In early September, Henry was so sick that her organs were shutting down, and she was hooked to a ventilator. Doctors repeatedly told her husband that she wasn’t going to make it. Schlenker and social worker Carol Kummet asked what the family wanted to do.
“I told them that she is a mother of five and that she could struggle through this,” said her husband, Dan Henry. “We didn’t want to give up.”
Finally, on Sept. 24, she got a new liver. But the problems didn’t end there. She has suffered from infections and blood loss and needed several more surgeries. The recent pain sent her to the operating room again. As Henry moved throughout the facility — the operating room, the emergency room, the transplant floor— Schlenker and her team have been familiar faces.
Henry, wearing orange nail polish and a thin coat of lip gloss, said she feels like she can say anything to them. Most of the time, Henry is motivated to get better, but sometimes she just wants to give up. Schlenker told her she was there to support her, no matter how she felt.
“You’ve had lots of ups and downs,” Schlenker said. “It’s okay to have a bad day and to be frustrated and be angry.”
Jack Brewer, a 61-year-old welder from Alaska, has had his ups and downs too. He was airlifted to Seattle after having a massive heart attack in October. Now, Brewer is connected to an artificial heart, a machine that beats in place of his own. “That is what is keeping him going till he gets a heart transplant,” said his daughter, Amy Snow.
Kummet, the social worker, looked at Snow and her brother, Austin Brewer, and smiled. “That is only one thing that is keeping him going,” she said.
Snow said she had to Google “palliative care” when the team visited. At first, she feared it meant he was even sicker than she thought. Soon, Snow realized they were there to help the family cope with their father’s illness and to help him be more comfortable. The team makes her dad feel more like a person than a patient, she said.
“It’s not because he’s dying,” Snow said. “It’s because he’s in a dire situation.”
Whether patients are dying or living with a serious illness, doctors are notoriously bad about having difficult conversations and about listening to what patients want, said Stu Farber, who oversees the University of Washington’s palliative care program.
On a recent morning, he explained to a group of fourth-year medical students that they would soon be treating very sick patients and needing to talk to them about their prognoses. The talks won’t be easy, as patients express frustration, sadness and grief. “We went into medicine to help people,” he said. “We don’t want to make people angry or to make people cry.”
On this day, students role-played those discussions with two actors: a mother and her 32-year-old daughter who was dying of cancer. The first pair of students began by asking about the woman’s illness, but Farber redirected them to ask about her instead of her disease. He urged them to ask about her goals, hopes and fears.
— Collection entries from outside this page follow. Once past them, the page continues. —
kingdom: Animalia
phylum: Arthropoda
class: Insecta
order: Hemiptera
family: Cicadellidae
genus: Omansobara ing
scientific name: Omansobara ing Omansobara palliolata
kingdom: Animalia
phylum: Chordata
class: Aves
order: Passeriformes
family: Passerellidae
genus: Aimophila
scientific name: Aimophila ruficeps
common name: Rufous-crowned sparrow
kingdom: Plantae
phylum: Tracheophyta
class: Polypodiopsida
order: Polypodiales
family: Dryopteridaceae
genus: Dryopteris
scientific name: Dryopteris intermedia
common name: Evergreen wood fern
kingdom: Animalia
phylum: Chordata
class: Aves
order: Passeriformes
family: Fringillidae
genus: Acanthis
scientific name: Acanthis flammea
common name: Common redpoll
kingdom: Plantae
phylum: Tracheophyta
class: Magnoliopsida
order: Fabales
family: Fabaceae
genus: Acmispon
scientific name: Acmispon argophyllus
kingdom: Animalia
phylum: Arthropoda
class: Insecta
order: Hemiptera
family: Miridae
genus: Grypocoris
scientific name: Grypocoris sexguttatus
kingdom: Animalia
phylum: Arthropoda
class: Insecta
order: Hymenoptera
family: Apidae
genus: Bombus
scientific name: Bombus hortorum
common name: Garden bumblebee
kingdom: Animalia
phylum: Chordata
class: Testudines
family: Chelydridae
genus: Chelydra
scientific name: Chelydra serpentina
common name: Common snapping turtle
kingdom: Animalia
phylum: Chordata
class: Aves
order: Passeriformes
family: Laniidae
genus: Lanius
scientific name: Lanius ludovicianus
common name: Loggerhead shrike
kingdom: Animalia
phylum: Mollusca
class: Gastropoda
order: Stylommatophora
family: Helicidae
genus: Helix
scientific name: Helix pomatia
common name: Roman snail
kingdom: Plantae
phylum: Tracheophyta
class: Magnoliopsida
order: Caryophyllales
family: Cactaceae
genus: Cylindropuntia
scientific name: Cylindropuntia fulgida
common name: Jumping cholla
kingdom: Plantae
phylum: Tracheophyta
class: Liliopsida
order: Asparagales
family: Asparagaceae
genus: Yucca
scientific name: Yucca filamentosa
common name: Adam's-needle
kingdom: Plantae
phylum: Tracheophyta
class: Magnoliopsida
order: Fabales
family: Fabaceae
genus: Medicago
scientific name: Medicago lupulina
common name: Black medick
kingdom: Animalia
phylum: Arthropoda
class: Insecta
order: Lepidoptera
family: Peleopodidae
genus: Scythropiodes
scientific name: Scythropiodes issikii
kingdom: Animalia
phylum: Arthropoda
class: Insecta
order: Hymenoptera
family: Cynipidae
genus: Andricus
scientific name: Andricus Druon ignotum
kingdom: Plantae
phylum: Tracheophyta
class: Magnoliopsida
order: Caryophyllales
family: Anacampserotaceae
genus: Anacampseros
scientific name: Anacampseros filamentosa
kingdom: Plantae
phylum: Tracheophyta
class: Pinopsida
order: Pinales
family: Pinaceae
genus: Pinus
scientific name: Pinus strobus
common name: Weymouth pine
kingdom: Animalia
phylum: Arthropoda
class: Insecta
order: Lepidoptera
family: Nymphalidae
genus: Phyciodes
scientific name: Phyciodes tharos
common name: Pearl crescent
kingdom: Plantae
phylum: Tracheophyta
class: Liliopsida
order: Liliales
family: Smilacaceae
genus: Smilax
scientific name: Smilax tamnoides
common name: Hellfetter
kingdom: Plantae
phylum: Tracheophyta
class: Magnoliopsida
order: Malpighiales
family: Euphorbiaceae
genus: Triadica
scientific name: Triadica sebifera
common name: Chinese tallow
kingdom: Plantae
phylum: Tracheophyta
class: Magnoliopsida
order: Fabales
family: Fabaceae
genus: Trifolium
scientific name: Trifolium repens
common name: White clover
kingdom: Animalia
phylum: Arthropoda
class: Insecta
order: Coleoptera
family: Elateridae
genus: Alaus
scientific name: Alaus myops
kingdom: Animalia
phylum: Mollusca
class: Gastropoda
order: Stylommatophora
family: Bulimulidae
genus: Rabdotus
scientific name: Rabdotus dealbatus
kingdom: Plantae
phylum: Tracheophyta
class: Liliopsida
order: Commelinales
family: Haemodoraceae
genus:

Nick Vaudreuil, 25, said so much of medical school has focused only on the science so he appreciated learning how to talk to critically ill and dying patients. “It humanizes the whole process,” he said.
For Leanne and Dan Henry, those conversations and the palliative care group have helped them deal better with the lengthy and difficult hospital stay. While the surgeons focus primarily on the medical care, Schlenker and the palliative care team focus on the emotional and spiritual care, Dan Henry said.
“They have given us hope,” he said, “while everybody else was saying we didn’t have any.”